**AVAILABLE DATA**
+ + + + + + +
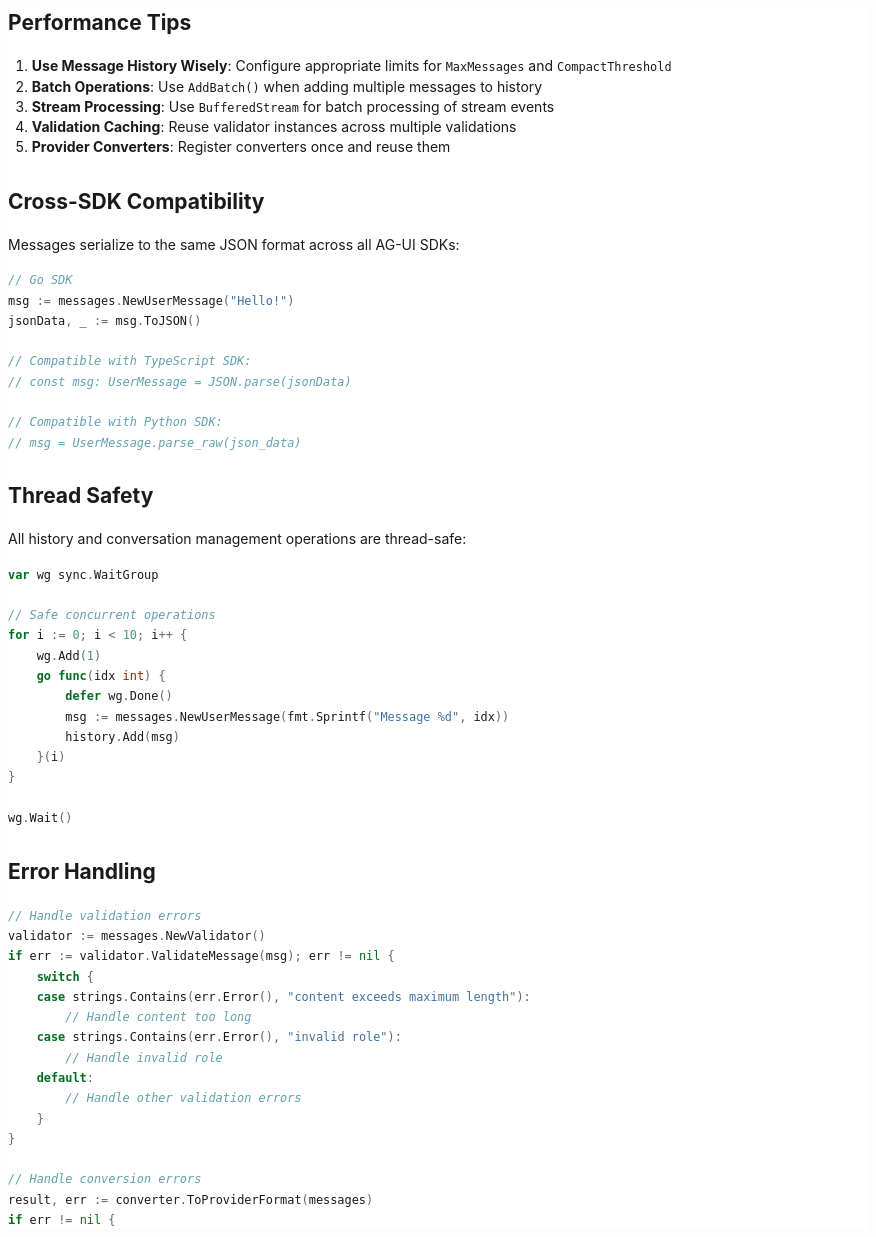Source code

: ## Performance Tips

1. **Use Message History Wisely**: Configure appropriate limits for `MaxMessages` and `CompactThreshold`
2. **Batch Operations**: Use `AddBatch()` when adding multiple messages to history
3. **Stream Processing**: Use `BufferedStream` for batch processing of stream events
4. **Validation Caching**: Reuse validator instances across multiple validations
5. **Provider Converters**: Register converters once and reuse them

## Cross-SDK Compatibility

Messages serialize to the same JSON format across all AG-UI SDKs:

```go
// Go SDK
msg := messages.NewUserMessage("Hello!")
jsonData, _ := msg.ToJSON()

// Compatible with TypeScript SDK:
// const msg: UserMessage = JSON.parse(jsonData)

// Compatible with Python SDK:
// msg = UserMessage.parse_raw(json_data)
```

## Thread Safety

All history and conversation management operations are thread-safe:

```go
var wg sync.WaitGroup

// Safe concurrent operations
for i := 0; i < 10; i++ {
    wg.Add(1)
    go func(idx int) {
        defer wg.Done()
        msg := messages.NewUserMessage(fmt.Sprintf("Message %d", idx))
        history.Add(msg)
    }(i)
}

wg.Wait()
```

## Error Handling

```go
// Handle validation errors
validator := messages.NewValidator()
if err := validator.ValidateMessage(msg); err != nil {
    switch {
    case strings.Contains(err.Error(), "content exceeds maximum length"):
        // Handle content too long
    case strings.Contains(err.Error(), "invalid role"):
        // Handle invalid role
    default:
        // Handle other validation errors
    }
}

// Handle conversion errors
result, err := converter.ToProviderFormat(messages)
if err != nil {
```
+ + + + + + +
**WORK INSTRUCTION**
Set down the material once more, exactly, with the pictures omitted.

**TASK RESULT**
Source code

: ## Performance Tips

1. **Use Message History Wisely**: Configure appropriate limits for `MaxMessages` and `CompactThreshold`
2. **Batch Operations**: Use `AddBatch()` when adding multiple messages to history
3. **Stream Processing**: Use `BufferedStream` for batch processing of stream events
4. **Validation Caching**: Reuse validator instances across multiple validations
5. **Provider Converters**: Register converters once and reuse them

## Cross-SDK Compatibility

Messages serialize to the same JSON format across all AG-UI SDKs:

```go
// Go SDK
msg := messages.NewUserMessage("Hello!")
jsonData, _ := msg.ToJSON()

// Compatible with TypeScript SDK:
// const msg: UserMessage = JSON.parse(jsonData)

// Compatible with Python SDK:
// msg = UserMessage.parse_raw(json_data)
```

## Thread Safety

All history and conversation management operations are thread-safe:

```go
var wg sync.WaitGroup

// Safe concurrent operations
for i := 0; i < 10; i++ {
    wg.Add(1)
    go func(idx int) {
        defer wg.Done()
        msg := messages.NewUserMessage(fmt.Sprintf("Message %d", idx))
        history.Add(msg)
    }(i)
}

wg.Wait()
```

## Error Handling

```go
// Handle validation errors
validator := messages.NewValidator()
if err := validator.ValidateMessage(msg); err != nil {
    switch {
    case strings.Contains(err.Error(), "content exceeds maximum length"):
        // Handle content too long
    case strings.Contains(err.Error(), "invalid role"):
        // Handle invalid role
    default:
        // Handle other validation errors
    }
}

// Handle conversion errors
result, err := converter.ToProviderFormat(messages)
if err != nil {
```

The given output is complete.